Circuit Breaker Part 2 -- Calculating Rates With Fixed Size Windows

This is a continuation of Part 1. In this article I will be going over the Fixed Size Window approach, which allows the circuit breaker to observe the results of the requests, and calculate a rolling failure rate.

Fixed Size Window

Buffer

This implementation uses a circlar buffer of fixed size N. The buffer is used to store the result from the previous N results. You could decide on what sort of metrics or dimensions you need to record, for instance saving the outcome of each request.

Additionally, we need to keep track of the overall aggregates somewhere. This aggregate can later be used to compute the ratio of the requests that fail to the total requests executed (aka failure rate). As the we start recording new results, the buffer begins to fill up with these measurements. Eventually, when it is full, we start to wrap around and overwrite older results. When overwriting previous results, we also need to remove their contribution from the overall aggregate.

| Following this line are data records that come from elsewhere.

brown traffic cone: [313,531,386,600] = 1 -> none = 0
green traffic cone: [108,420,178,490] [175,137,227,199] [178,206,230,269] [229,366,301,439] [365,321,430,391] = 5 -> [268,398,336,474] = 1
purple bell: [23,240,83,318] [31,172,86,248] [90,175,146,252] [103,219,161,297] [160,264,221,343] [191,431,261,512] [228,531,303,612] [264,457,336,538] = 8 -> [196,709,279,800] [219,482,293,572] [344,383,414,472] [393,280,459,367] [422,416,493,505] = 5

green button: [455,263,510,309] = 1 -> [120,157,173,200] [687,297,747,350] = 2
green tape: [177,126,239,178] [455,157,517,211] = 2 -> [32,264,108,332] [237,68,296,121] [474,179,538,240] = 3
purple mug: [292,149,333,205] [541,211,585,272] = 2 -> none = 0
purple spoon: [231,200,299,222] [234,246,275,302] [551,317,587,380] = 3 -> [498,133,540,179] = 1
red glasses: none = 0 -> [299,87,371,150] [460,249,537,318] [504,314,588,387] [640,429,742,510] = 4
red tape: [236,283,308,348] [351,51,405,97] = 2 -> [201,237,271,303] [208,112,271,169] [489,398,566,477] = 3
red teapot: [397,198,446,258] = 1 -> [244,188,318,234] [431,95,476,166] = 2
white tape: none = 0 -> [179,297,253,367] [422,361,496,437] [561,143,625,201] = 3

Below is an example of Golang struct that describes a FixedSizeGauge, which is the structure to store these metrics:

    // FixedWindowGauge collects and aggregates outcomes from previous requests
    // It has a fixed window size N. If requests happened more than N requests ago then they get
    // evicted from the gauge window, and are removed from the total aggregate.
    type FixedWindowGauge struct {
      windowSize     int
      // pointer to the latest measurement
      head           int
      // a series of recordings of the outcome of each request
      measurements   []Aggregate
      // a total aggregate that tally the requests, failures and successes so far 
      totalAggregate *Aggregate
    }

Futhermore, the struct implements the Gauge interface which is defined as:

    // Gauge provides an interface to logging and aggregating request results, mainly will be used
    // by the state machine to be determine which state it is in
    type Gauge interface {
      // Log outcom of a new request
      LogReading(Outcome)
      // Get Aggregate results so far
      OverallAggregate() Aggregate
      // Reset the gauge
      Reset()
    }

To log a reading we generally need to do the following:

  1. Move the head of the window over one spot
  2. record the outcome into the Total Aggregate
  3. Overwrite the old measurment with the new one and remove its contribution from the total aggregate.

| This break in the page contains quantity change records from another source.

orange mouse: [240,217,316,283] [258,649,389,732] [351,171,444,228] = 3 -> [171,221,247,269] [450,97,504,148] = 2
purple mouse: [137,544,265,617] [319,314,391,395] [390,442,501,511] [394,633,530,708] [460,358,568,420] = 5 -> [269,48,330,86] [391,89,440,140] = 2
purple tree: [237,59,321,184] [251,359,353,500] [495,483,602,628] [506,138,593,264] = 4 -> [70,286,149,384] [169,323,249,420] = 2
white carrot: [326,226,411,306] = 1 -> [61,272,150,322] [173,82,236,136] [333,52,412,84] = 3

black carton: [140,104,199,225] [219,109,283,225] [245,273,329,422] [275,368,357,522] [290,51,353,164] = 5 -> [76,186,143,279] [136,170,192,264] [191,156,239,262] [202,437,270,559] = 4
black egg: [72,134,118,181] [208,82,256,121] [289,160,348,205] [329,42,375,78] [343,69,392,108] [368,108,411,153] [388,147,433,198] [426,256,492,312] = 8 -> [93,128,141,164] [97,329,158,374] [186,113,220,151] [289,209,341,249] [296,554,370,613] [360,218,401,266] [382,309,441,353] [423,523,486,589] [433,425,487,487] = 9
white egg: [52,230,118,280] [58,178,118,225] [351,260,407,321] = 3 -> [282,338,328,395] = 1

Finally, I used another struct Aggregate to keep a record of all the counts:

// Aggregate is used to keep track of the current performance of the outbound requests
type Aggregate struct {
	// Keep track of total requests in the snapshot
	RequestCount int
	// Keep track of requests that have failed
	FailureCount int
	// Keep track of request that succeeded
	SuccessCount int
}

You could expand on this list, to include things like ResponseTime, but I kept it simple for now.

I have also opted to use Aggregate struct to store individual results. I felt that it is a reasonble thing to view these entries a sub aggregates based on each individual request, and that we have a total aggregate which is the sum of the previous N aggregates. This will allow to describe other strategies in the future.

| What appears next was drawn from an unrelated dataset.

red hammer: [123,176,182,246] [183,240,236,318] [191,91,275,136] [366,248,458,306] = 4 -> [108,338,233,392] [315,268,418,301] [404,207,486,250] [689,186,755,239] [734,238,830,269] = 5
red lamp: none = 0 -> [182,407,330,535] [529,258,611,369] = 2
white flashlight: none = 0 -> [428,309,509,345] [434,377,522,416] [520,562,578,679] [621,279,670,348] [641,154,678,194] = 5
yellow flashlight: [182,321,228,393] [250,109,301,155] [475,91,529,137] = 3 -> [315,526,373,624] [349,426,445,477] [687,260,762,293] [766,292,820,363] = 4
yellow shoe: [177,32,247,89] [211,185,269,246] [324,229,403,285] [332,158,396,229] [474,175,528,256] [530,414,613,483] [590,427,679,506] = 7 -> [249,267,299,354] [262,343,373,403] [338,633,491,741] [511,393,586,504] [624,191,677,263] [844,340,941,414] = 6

To see the details of the implementation please checkout the guage file, and fixed window gauge

Pros

In general the code is pretty straight forward once you get the idea, making it an easy way to calculate a rolling failure rate. Since the size is fixed, that means that you can limit its memory impact.

Cons

One potential pitfall with this approach is that we dont take time into consideration. That is, metrics in the buffer could have been collected a long time ago. This means those measurments are no longer a good representation of the service’s current state.

One possible mitgation, is to keep the window size sufficiently small. While this does not completely eliminate the risk of stale measurements, it does increase the chances of those measurements being wiped out soon, and thus lowers the chances of stale measurements.

Conclusion

In general, a fixed size window is an approach that would allow us to compute the rolling failure rate of the previous N requests in an efficient manner. It is possible to adapt a similar approach with a time sensitivity enhancement ( older requests are removed as time goes by). I will present that idea in another article.